Goal: Add a higher-level leaderboard score-axis switch so users can choose return-based or normalized-score-based ranking without spelling raw metric aliases.
Architecture: Extend src/rl_training/zoo_cli.py with a leaderboard-only --score-view return|normalized option that resolves through the existing compare-to/metric alias layer. When no explicit --leaderboard-metric or raw --sort-by is provided, score_view should choose the return or normalized axis while compare_to still selects best vs latest.
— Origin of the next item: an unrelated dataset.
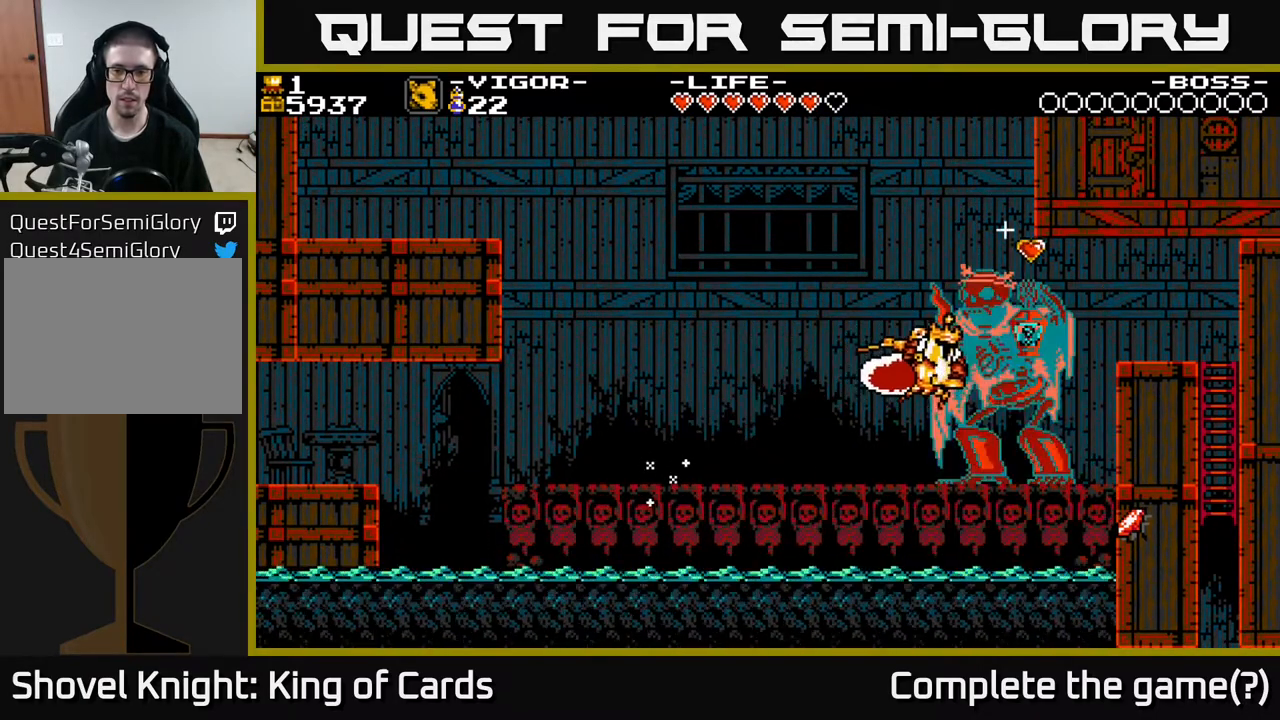
{"buttons": ["DPAD_RIGHT"], "events": [[83, "DPAD_RIGHT", "up"], [267, "DPAD_RIGHT", "down"]]}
Carry the resolved score_view into leaderboard payload metadata and reject score_view=normalized when the manifest has no score normalization configured.
Tech Stack: Python 3.10+, argparse, existing zoo CLI/report serializers, pytest.
Task 1: Add failing regression tests¶
Files: - Modify: tests/test_cli.py
Step 1: Write the failing tests - Add a leaderboard JSON test verifying --compare-to latest --score-view return on a normalized benchmark resolves to latest-return and sorts by return instead of normalized score. - Add a leaderboard test verifying --score-view normalized on an unnormalized manifest raises a clear error.
Step 2: Run test to verify it fails
Run: pytest -q tests/test_cli.py
Expected: FAIL because --score-view is not supported yet.
Task 2: Implement score-view resolution¶
Files: - Modify: src/rl_training/zoo_cli.py - Modify: src/rl_training/cli.py
Step 1: Write minimal implementation - Add --score-view parser support. - Resolve score_view through the existing leaderboard metric alias layer only when no explicit --leaderboard-metric or raw --sort-by is provided. - Surface score_view in leaderboard payload metadata and text/CSV outputs. - Reject score_view=normalized when the manifest lacks score normalization.
Step 2: Run focused tests
Run: pytest -q tests/test_cli.py
Expected: PASS.
Task 3: Document score-view usage¶
Files: - Modify: README.md - Modify: zoo/README.md - Modify: src/rl_training/assets/zoo/README.md
Step 1: Add docs - Show --score-view return. - Explain that --score-view controls the return vs normalized axis while --compare-to controls best vs latest.
Task 4: Verification¶
Run: - Focused: pytest -q tests/test_zoo_presets.py tests/test_cli.py - Broader: pytest -q
Notes: - This plan intentionally omits commits because the session instructions forbid committing unless explicitly requested.